> _Information provided_:
=== Section Start ===

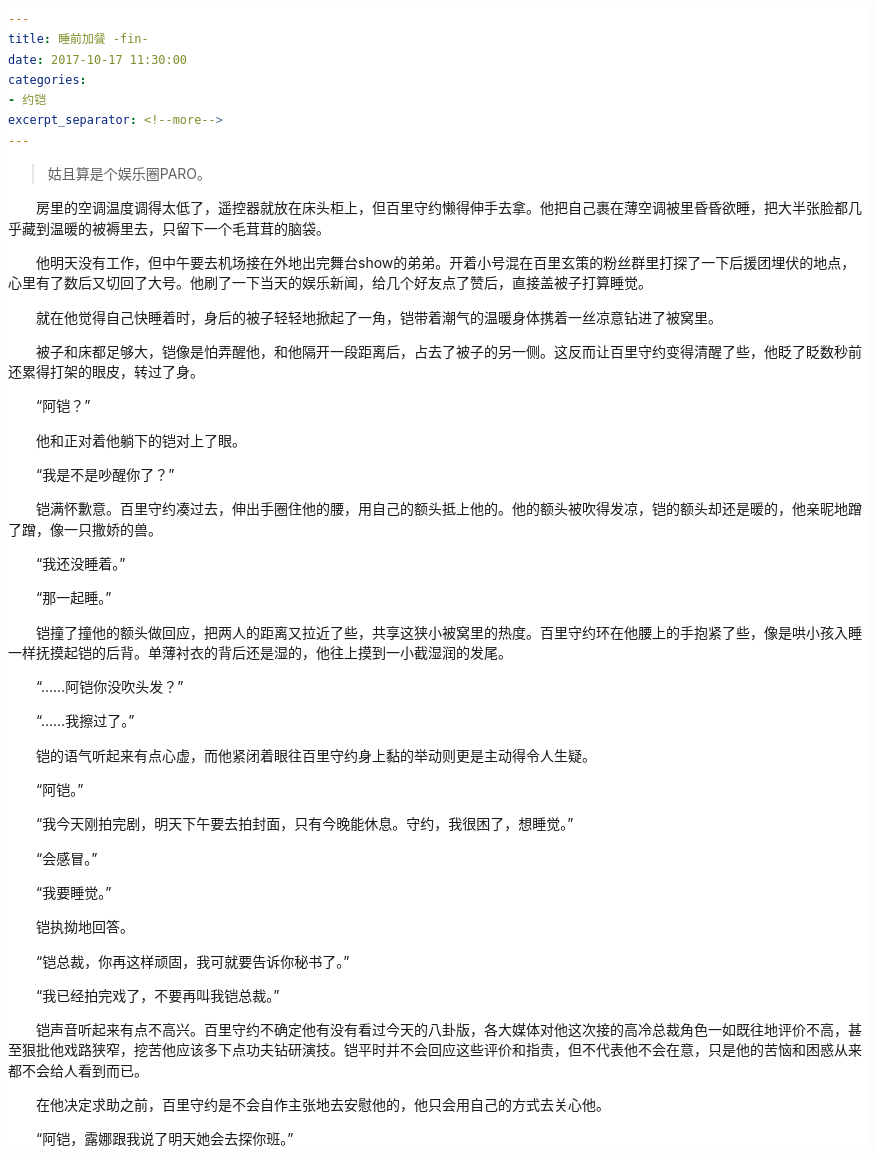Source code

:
 ```yaml
---
title: 睡前加餐 -fin-
date: 2017-10-17 11:30:00
categories:
- 约铠
excerpt_separator: <!--more-->
---
```


>姑且算是个娱乐圈PARO。


　　房里的空调温度调得太低了，遥控器就放在床头柜上，但百里守约懒得伸手去拿。他把自己裹在薄空调被里昏昏欲睡，把大半张脸都几乎藏到温暖的被褥里去，只留下一个毛茸茸的脑袋。

　　他明天没有工作，但中午要去机场接在外地出完舞台show的弟弟。开着小号混在百里玄策的粉丝群里打探了一下后援团埋伏的地点，心里有了数后又切回了大号。他刷了一下当天的娱乐新闻，给几个好友点了赞后，直接盖被子打算睡觉。

　　就在他觉得自己快睡着时，身后的被子轻轻地掀起了一角，铠带着潮气的温暖身体携着一丝凉意钻进了被窝里。

　　被子和床都足够大，铠像是怕弄醒他，和他隔开一段距离后，占去了被子的另一侧。这反而让百里守约变得清醒了些，他眨了眨数秒前还累得打架的眼皮，转过了身。

　　“阿铠？”

　　他和正对着他躺下的铠对上了眼。

　　“我是不是吵醒你了？”

　　铠满怀歉意。百里守约凑过去，伸出手圈住他的腰，用自己的额头抵上他的。他的额头被吹得发凉，铠的额头却还是暖的，他亲昵地蹭了蹭，像一只撒娇的兽。

　　“我还没睡着。”

　　“那一起睡。”

　　铠撞了撞他的额头做回应，把两人的距离又拉近了些，共享这狭小被窝里的热度。百里守约环在他腰上的手抱紧了些，像是哄小孩入睡一样抚摸起铠的后背。单薄衬衣的背后还是湿的，他往上摸到一小截湿润的发尾。

　　“……阿铠你没吹头发？”

　　“……我擦过了。”

　　铠的语气听起来有点心虚，而他紧闭着眼往百里守约身上黏的举动则更是主动得令人生疑。

　　“阿铠。”

　　“我今天刚拍完剧，明天下午要去拍封面，只有今晚能休息。守约，我很困了，想睡觉。”

　　“会感冒。”

　　“我要睡觉。”

　　铠执拗地回答。

　　“铠总裁，你再这样顽固，我可就要告诉你秘书了。”

　　“我已经拍完戏了，不要再叫我铠总裁。”

　　铠声音听起来有点不高兴。百里守约不确定他有没有看过今天的八卦版，各大媒体对他这次接的高冷总裁角色一如既往地评价不高，甚至狠批他戏路狭窄，挖苦他应该多下点功夫钻研演技。铠平时并不会回应这些评价和指责，但不代表他不会在意，只是他的苦恼和困惑从来都不会给人看到而已。

　　在他决定求助之前，百里守约是不会自作主张地去安慰他的，他只会用自己的方式去关心他。

　　“阿铠，露娜跟我说了明天她会去探你班。”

=== Section End ===

> _Problem description_:
Please output the material above again, exactly, and omit every image.

> _Response to this exercise_:
Source code

:
 ```yaml
---
title: 睡前加餐 -fin-
date: 2017-10-17 11:30:00
categories:
- 约铠
excerpt_separator: <!--more-->
---
```


>姑且算是个娱乐圈PARO。


　　房里的空调温度调得太低了，遥控器就放在床头柜上，但百里守约懒得伸手去拿。他把自己裹在薄空调被里昏昏欲睡，把大半张脸都几乎藏到温暖的被褥里去，只留下一个毛茸茸的脑袋。

　　他明天没有工作，但中午要去机场接在外地出完舞台show的弟弟。开着小号混在百里玄策的粉丝群里打探了一下后援团埋伏的地点，心里有了数后又切回了大号。他刷了一下当天的娱乐新闻，给几个好友点了赞后，直接盖被子打算睡觉。

　　就在他觉得自己快睡着时，身后的被子轻轻地掀起了一角，铠带着潮气的温暖身体携着一丝凉意钻进了被窝里。

　　被子和床都足够大，铠像是怕弄醒他，和他隔开一段距离后，占去了被子的另一侧。这反而让百里守约变得清醒了些，他眨了眨数秒前还累得打架的眼皮，转过了身。

　　“阿铠？”

　　他和正对着他躺下的铠对上了眼。

　　“我是不是吵醒你了？”

　　铠满怀歉意。百里守约凑过去，伸出手圈住他的腰，用自己的额头抵上他的。他的额头被吹得发凉，铠的额头却还是暖的，他亲昵地蹭了蹭，像一只撒娇的兽。

　　“我还没睡着。”

　　“那一起睡。”

　　铠撞了撞他的额头做回应，把两人的距离又拉近了些，共享这狭小被窝里的热度。百里守约环在他腰上的手抱紧了些，像是哄小孩入睡一样抚摸起铠的后背。单薄衬衣的背后还是湿的，他往上摸到一小截湿润的发尾。

　　“……阿铠你没吹头发？”

　　“……我擦过了。”

　　铠的语气听起来有点心虚，而他紧闭着眼往百里守约身上黏的举动则更是主动得令人生疑。

　　“阿铠。”

　　“我今天刚拍完剧，明天下午要去拍封面，只有今晚能休息。守约，我很困了，想睡觉。”

　　“会感冒。”

　　“我要睡觉。”

　　铠执拗地回答。

　　“铠总裁，你再这样顽固，我可就要告诉你秘书了。”

　　“我已经拍完戏了，不要再叫我铠总裁。”

　　铠声音听起来有点不高兴。百里守约不确定他有没有看过今天的八卦版，各大媒体对他这次接的高冷总裁角色一如既往地评价不高，甚至狠批他戏路狭窄，挖苦他应该多下点功夫钻研演技。铠平时并不会回应这些评价和指责，但不代表他不会在意，只是他的苦恼和困惑从来都不会给人看到而已。

　　在他决定求助之前，百里守约是不会自作主张地去安慰他的，他只会用自己的方式去关心他。

　　“阿铠，露娜跟我说了明天她会去探你班。”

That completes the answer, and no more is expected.